**Supplied material:**

....................

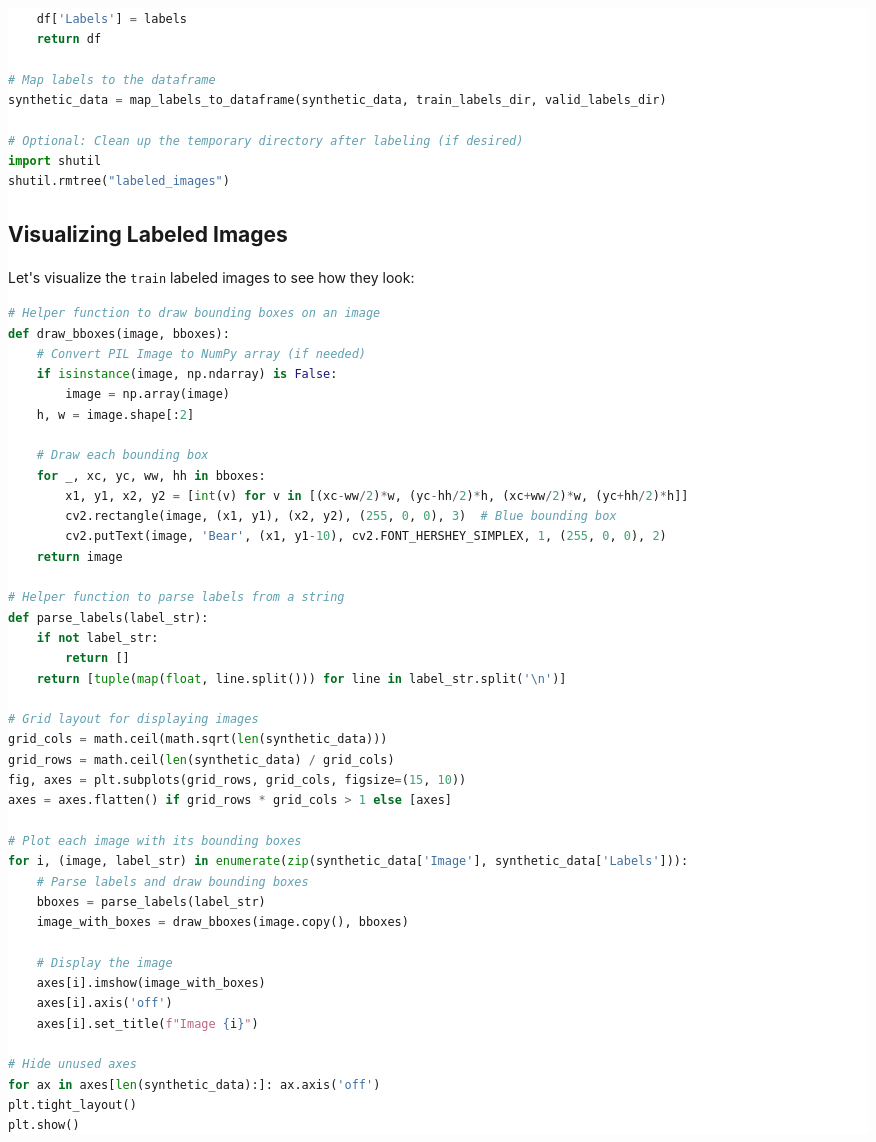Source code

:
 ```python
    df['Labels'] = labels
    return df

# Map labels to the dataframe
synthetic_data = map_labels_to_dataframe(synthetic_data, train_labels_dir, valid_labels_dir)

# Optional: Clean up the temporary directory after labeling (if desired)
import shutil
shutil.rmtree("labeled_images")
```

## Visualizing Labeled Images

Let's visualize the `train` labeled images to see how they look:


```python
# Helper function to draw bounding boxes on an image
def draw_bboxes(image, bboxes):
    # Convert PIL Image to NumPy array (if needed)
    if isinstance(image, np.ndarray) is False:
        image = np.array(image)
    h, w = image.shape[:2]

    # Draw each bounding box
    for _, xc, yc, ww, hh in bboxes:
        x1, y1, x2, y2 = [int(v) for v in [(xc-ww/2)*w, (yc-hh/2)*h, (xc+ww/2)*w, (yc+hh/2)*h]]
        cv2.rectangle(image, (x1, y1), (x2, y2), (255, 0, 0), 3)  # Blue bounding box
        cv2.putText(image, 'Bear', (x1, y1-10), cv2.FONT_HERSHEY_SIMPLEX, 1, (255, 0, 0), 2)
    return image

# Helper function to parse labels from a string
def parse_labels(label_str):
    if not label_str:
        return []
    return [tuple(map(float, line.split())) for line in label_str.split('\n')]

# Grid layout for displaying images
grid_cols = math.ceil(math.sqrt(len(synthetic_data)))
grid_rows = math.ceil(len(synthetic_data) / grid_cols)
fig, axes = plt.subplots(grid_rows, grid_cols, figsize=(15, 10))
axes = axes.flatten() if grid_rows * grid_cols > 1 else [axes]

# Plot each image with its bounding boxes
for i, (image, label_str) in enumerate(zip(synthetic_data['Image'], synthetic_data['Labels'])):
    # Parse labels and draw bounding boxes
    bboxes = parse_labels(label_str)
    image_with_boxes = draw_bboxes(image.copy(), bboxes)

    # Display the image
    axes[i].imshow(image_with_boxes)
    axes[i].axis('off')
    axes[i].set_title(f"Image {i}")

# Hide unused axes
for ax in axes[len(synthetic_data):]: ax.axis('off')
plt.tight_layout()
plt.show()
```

....................

**Aim of the exercise:** Retype every record above exactly as written, but leave out the pictures.

**Reply:**
Source code

:
 ```python
    df['Labels'] = labels
    return df

# Map labels to the dataframe
synthetic_data = map_labels_to_dataframe(synthetic_data, train_labels_dir, valid_labels_dir)

# Optional: Clean up the temporary directory after labeling (if desired)
import shutil
shutil.rmtree("labeled_images")
```

## Visualizing Labeled Images

Let's visualize the `train` labeled images to see how they look:


```python
# Helper function to draw bounding boxes on an image
def draw_bboxes(image, bboxes):
    # Convert PIL Image to NumPy array (if needed)
    if isinstance(image, np.ndarray) is False:
        image = np.array(image)
    h, w = image.shape[:2]

    # Draw each bounding box
    for _, xc, yc, ww, hh in bboxes:
        x1, y1, x2, y2 = [int(v) for v in [(xc-ww/2)*w, (yc-hh/2)*h, (xc+ww/2)*w, (yc+hh/2)*h]]
        cv2.rectangle(image, (x1, y1), (x2, y2), (255, 0, 0), 3)  # Blue bounding box
        cv2.putText(image, 'Bear', (x1, y1-10), cv2.FONT_HERSHEY_SIMPLEX, 1, (255, 0, 0), 2)
    return image

# Helper function to parse labels from a string
def parse_labels(label_str):
    if not label_str:
        return []
    return [tuple(map(float, line.split())) for line in label_str.split('\n')]

# Grid layout for displaying images
grid_cols = math.ceil(math.sqrt(len(synthetic_data)))
grid_rows = math.ceil(len(synthetic_data) / grid_cols)
fig, axes = plt.subplots(grid_rows, grid_cols, figsize=(15, 10))
axes = axes.flatten() if grid_rows * grid_cols > 1 else [axes]

# Plot each image with its bounding boxes
for i, (image, label_str) in enumerate(zip(synthetic_data['Image'], synthetic_data['Labels'])):
    # Parse labels and draw bounding boxes
    bboxes = parse_labels(label_str)
    image_with_boxes = draw_bboxes(image.copy(), bboxes)

    # Display the image
    axes[i].imshow(image_with_boxes)
    axes[i].axis('off')
    axes[i].set_title(f"Image {i}")

# Hide unused axes
for ax in axes[len(synthetic_data):]: ax.axis('off')
plt.tight_layout()
plt.show()
```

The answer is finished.